Work to complete: Reproduce the passage from the Birkenau account below, starting at "About 70% were" and ending at "just being rehomed.".

Document text:
- Opening Delimiter -

At nearby Birkenau we were faced with many parallels.

It was the main death camp, site of most of the gas chambers where Jews from as far as Greece were sent to die.

About 70% were automatically sentenced to death, children torn from their parents unsure of what was to come after days and weeks spent on a small, crowded cattle truck.

Up until their death their heads were filled with lies, told they were just being rehomed.

They were told they were going to be showered, given pegs for their clothes and laces for their shoes.

It was when they were asked to undress that many knew that death awaited them.

Even after death, they were stripped further of their identity.

Once killed in the gas chamber, their heads were shaved before their bodies were incinerated to hide the evidence.

For many women, their hair is their pride, and for it to be shaved after death seemed almost as barbaric as the gassing itself.

Standing on the railway tracks, over a mile long, in the shadows of the watchtower, it was still hard to picture what it looked like filled with people arriving, already knowing that the keys they had packed to go home would not be needed, that everything they thought they knew was about to be destroyed.

Did other prisoners try and warn them with their eyes about what lay ahead, did they already know what it was like to be a child wrenched from its mother?

I am sure we have all had experiences where we have lost our parents in a bustling crowd and the sick feeling that you would be lost forever, screaming their names.

But what was that like here, I wondered.

While we stood in a place where so much death and destruction took place, a man rode by on his bike.

Tom told us this was normal, that people often walked through the camp on their way home or to work – it seemed cold and cruel but they did not ask the Germans to move in and build a concentration camp, he reminded us.

The gas chambers have gone, destroyed by the Nazis to try and hide what they did, just weeks before the Red Army arrived, but the steps remain, a small reminder of the horrors that took place right by the giant memorial where Rabbi Andrew Shaw gave a moving memorial.

Rabbi Shaw’s grandfather was a victim of the Holocaust and his grandmother a survivor.

His grandfather never knew his child or his grandchildren, he did not even know his wife was pregnant.

No-one knows what happened to him but Rabbi Shaw is not full of resentment, as you would expect.

“I feel proud when I come here, I feel proud that I am related to a survivor of the Holocaust, I feel proud of my people because they refused to be beaten and broken, they never forgot who they were.

“Fire has so many connotations”, he told us as we all lit a candle.

“Fire was what they used to destroy the synagogue, it was what they used to burn the dead bodies of those they killed, but it can also represent goodness and hope, and tonight that is what it represents.

"We are all united by this light.

“Am Yisrael Chai – the Jewish people live.”

- Closing Delimiter -

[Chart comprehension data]
- Opening Delimiter -

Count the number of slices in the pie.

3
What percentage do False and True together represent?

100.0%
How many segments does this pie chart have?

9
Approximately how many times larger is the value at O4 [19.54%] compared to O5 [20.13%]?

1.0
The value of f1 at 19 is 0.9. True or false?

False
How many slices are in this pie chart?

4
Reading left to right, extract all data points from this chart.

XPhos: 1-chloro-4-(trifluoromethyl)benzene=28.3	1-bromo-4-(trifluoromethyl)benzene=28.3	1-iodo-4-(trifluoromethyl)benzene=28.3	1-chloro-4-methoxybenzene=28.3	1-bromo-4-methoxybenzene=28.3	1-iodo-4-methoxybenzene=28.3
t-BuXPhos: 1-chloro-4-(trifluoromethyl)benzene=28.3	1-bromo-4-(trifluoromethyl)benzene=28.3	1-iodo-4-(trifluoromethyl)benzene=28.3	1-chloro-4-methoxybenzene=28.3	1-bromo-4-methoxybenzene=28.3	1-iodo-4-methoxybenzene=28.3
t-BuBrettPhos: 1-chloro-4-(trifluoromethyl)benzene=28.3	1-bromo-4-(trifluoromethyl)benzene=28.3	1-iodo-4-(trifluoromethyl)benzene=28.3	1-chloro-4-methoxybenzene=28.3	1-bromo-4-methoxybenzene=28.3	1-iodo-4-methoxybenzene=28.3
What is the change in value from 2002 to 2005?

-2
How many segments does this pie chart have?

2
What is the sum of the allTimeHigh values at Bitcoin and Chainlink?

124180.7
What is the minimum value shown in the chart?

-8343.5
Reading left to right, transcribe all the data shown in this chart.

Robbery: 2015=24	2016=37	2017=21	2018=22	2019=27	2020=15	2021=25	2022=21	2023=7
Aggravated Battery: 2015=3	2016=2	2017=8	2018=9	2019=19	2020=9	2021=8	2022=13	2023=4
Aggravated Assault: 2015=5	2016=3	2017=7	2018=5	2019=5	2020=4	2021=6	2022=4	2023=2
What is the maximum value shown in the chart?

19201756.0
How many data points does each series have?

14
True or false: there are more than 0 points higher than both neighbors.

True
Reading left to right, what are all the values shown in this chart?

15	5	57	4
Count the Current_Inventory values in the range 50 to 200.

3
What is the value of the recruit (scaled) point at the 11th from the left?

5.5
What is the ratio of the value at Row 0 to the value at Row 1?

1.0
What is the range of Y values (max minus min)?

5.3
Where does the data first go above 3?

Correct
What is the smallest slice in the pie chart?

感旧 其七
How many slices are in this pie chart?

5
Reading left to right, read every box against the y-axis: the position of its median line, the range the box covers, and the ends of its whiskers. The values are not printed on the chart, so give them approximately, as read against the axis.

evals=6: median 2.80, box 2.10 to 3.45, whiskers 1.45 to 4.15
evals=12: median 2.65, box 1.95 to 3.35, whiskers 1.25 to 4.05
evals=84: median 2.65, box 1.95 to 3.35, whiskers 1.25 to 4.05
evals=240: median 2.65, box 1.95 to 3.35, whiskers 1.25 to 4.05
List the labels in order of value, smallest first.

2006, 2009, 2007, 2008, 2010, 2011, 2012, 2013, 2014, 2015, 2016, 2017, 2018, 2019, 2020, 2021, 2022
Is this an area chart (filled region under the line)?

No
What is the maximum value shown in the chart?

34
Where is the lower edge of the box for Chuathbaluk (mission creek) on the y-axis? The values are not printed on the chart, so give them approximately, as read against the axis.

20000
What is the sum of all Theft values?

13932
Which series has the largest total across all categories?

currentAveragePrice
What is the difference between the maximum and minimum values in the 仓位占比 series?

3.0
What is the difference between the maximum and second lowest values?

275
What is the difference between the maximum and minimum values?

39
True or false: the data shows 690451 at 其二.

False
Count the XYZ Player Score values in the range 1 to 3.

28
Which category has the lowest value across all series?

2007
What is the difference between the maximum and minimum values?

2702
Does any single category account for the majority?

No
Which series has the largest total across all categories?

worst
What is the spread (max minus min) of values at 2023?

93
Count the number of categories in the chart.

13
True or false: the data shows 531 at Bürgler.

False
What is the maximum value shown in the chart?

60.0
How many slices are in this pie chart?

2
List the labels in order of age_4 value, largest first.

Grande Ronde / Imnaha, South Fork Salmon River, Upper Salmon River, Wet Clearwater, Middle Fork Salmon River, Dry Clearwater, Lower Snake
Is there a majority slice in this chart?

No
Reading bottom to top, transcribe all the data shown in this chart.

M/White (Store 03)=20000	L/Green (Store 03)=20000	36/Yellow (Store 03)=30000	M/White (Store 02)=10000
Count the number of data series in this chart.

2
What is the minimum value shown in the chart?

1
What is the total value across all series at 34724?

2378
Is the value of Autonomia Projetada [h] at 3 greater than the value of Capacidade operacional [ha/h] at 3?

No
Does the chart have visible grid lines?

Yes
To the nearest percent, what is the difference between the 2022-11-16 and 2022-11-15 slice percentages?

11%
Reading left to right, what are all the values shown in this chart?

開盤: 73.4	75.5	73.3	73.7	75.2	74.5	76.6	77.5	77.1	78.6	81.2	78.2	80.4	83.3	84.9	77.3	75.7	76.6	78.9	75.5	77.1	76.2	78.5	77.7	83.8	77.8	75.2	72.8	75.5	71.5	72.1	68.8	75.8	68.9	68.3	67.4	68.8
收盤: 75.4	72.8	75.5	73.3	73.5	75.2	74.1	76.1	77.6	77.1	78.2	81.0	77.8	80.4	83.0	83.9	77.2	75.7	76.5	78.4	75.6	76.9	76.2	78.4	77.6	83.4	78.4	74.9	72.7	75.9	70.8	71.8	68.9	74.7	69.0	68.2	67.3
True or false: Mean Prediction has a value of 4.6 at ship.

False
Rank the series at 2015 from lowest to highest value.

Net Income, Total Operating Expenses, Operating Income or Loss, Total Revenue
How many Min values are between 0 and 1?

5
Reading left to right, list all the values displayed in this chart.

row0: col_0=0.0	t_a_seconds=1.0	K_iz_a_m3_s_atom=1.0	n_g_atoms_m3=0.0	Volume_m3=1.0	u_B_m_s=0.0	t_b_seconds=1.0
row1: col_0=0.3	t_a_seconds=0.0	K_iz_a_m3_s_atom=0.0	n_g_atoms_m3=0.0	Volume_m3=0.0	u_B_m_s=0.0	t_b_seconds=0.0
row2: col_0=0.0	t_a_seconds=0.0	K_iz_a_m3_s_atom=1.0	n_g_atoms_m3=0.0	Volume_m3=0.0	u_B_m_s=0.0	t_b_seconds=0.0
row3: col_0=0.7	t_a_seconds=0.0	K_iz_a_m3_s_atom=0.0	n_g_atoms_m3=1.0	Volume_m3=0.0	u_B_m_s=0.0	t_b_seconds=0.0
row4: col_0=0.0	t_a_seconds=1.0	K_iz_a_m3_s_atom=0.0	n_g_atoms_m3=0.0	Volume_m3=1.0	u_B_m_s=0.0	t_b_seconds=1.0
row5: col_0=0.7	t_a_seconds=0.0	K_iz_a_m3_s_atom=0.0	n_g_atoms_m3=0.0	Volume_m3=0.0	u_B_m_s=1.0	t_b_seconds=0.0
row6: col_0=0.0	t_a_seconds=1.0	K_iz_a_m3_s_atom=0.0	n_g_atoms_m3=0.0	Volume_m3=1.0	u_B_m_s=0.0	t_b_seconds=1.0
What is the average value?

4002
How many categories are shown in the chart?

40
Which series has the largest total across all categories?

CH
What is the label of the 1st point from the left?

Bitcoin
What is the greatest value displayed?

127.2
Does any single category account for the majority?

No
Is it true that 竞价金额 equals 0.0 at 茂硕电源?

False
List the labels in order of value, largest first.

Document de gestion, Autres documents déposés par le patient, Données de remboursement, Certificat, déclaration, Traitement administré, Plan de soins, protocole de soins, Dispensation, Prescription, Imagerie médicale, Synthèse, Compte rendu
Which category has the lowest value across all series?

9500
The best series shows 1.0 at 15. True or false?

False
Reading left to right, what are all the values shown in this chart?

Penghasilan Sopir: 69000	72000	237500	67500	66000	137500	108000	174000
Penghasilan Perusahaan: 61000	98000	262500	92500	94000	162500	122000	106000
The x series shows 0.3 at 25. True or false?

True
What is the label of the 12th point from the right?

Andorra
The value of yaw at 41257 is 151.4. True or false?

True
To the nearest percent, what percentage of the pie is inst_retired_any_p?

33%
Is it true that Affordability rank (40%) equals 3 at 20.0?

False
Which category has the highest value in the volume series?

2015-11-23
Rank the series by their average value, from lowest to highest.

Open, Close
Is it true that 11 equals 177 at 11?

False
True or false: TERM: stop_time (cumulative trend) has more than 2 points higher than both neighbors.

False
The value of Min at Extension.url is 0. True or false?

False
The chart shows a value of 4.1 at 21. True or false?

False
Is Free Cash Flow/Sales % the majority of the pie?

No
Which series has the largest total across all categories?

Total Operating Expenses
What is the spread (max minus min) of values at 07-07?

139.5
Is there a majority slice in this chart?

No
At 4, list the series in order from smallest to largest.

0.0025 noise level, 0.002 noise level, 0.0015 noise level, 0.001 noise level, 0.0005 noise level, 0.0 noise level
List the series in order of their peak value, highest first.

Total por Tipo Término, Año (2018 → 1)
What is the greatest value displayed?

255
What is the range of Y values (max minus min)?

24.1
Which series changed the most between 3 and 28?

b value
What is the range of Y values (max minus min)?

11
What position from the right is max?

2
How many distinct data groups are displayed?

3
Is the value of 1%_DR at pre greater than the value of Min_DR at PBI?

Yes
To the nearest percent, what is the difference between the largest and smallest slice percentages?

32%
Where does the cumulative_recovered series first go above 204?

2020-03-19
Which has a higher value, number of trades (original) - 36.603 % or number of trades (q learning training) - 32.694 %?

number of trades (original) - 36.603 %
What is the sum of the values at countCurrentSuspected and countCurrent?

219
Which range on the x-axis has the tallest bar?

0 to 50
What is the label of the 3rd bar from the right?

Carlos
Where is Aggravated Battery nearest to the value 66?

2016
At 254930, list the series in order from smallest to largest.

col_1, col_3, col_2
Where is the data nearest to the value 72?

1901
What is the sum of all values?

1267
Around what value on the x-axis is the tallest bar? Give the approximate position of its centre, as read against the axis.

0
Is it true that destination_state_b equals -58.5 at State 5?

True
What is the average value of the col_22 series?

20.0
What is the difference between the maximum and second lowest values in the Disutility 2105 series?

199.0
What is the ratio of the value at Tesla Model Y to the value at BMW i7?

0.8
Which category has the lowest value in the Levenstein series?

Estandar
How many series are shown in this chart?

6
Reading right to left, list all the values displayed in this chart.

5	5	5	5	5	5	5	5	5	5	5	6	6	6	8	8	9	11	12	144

- Closing Delimiter -

Solution to the exercise:
About 70% were automatically sentenced to death, children torn from their parents unsure of what was to come after days and weeks spent on a small, crowded cattle truck.

Up until their death their heads were filled with lies, told they were just being rehomed.